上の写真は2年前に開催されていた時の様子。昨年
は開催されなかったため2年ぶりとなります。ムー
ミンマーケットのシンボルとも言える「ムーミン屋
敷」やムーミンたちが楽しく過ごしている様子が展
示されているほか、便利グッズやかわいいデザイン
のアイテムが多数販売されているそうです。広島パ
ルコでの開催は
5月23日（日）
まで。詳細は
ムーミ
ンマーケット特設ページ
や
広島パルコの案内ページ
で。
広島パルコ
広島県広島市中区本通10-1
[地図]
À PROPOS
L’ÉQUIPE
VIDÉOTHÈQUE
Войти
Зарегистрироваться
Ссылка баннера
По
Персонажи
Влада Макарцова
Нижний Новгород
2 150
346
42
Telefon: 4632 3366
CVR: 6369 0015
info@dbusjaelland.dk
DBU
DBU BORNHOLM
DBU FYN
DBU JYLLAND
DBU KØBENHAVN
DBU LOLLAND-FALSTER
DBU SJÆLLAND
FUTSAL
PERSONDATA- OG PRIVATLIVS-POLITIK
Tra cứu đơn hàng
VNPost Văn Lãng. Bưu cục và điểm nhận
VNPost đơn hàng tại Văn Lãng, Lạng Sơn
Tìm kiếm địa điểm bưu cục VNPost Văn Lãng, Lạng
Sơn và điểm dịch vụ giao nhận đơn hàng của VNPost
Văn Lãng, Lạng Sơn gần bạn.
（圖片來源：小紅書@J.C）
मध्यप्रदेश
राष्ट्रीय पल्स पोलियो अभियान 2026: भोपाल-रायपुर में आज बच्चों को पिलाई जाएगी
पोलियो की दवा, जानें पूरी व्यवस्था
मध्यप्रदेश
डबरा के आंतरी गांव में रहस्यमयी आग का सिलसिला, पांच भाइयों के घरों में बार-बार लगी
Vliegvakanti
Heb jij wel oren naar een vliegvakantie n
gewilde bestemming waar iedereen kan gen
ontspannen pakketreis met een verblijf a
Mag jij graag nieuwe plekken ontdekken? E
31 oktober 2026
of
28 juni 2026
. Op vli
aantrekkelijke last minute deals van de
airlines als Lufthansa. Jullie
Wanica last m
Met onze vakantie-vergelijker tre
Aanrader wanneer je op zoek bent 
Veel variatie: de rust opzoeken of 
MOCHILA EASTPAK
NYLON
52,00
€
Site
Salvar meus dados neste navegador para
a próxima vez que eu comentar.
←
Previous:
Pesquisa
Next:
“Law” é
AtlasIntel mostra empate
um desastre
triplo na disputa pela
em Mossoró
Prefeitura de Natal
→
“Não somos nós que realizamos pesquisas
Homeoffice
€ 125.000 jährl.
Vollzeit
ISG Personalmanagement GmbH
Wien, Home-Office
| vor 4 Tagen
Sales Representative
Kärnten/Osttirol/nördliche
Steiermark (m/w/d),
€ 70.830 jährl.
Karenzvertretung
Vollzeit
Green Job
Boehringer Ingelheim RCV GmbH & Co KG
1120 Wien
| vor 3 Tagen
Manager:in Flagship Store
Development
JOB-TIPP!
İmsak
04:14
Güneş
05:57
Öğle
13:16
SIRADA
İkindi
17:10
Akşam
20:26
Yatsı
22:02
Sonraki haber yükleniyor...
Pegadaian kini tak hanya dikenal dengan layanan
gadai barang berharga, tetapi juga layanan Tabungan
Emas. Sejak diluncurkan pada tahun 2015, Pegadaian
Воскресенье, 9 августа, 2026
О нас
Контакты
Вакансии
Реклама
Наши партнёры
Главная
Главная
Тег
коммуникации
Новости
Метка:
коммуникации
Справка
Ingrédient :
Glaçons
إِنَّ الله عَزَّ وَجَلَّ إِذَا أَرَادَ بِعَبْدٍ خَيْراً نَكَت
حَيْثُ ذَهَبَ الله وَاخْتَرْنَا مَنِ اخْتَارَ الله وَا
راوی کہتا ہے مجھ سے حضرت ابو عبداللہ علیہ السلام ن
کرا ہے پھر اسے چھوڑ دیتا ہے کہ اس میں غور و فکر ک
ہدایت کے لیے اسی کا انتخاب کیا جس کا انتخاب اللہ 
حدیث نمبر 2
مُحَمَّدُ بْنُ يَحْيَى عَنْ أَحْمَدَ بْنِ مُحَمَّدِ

+++++

For this exercise, output exactly the lines above from the line with "gewilde bestemming waar iedereen kan gen" to the line with "Wanica last m", counting both, and leave out the rest.

gewilde bestemming waar iedereen kan gen
ontspannen pakketreis met een verblijf a
Mag jij graag nieuwe plekken ontdekken? E
31 oktober 2026
of
28 juni 2026
. Op vli
aantrekkelijke last minute deals van de
airlines als Lufthansa. Jullie
Wanica last m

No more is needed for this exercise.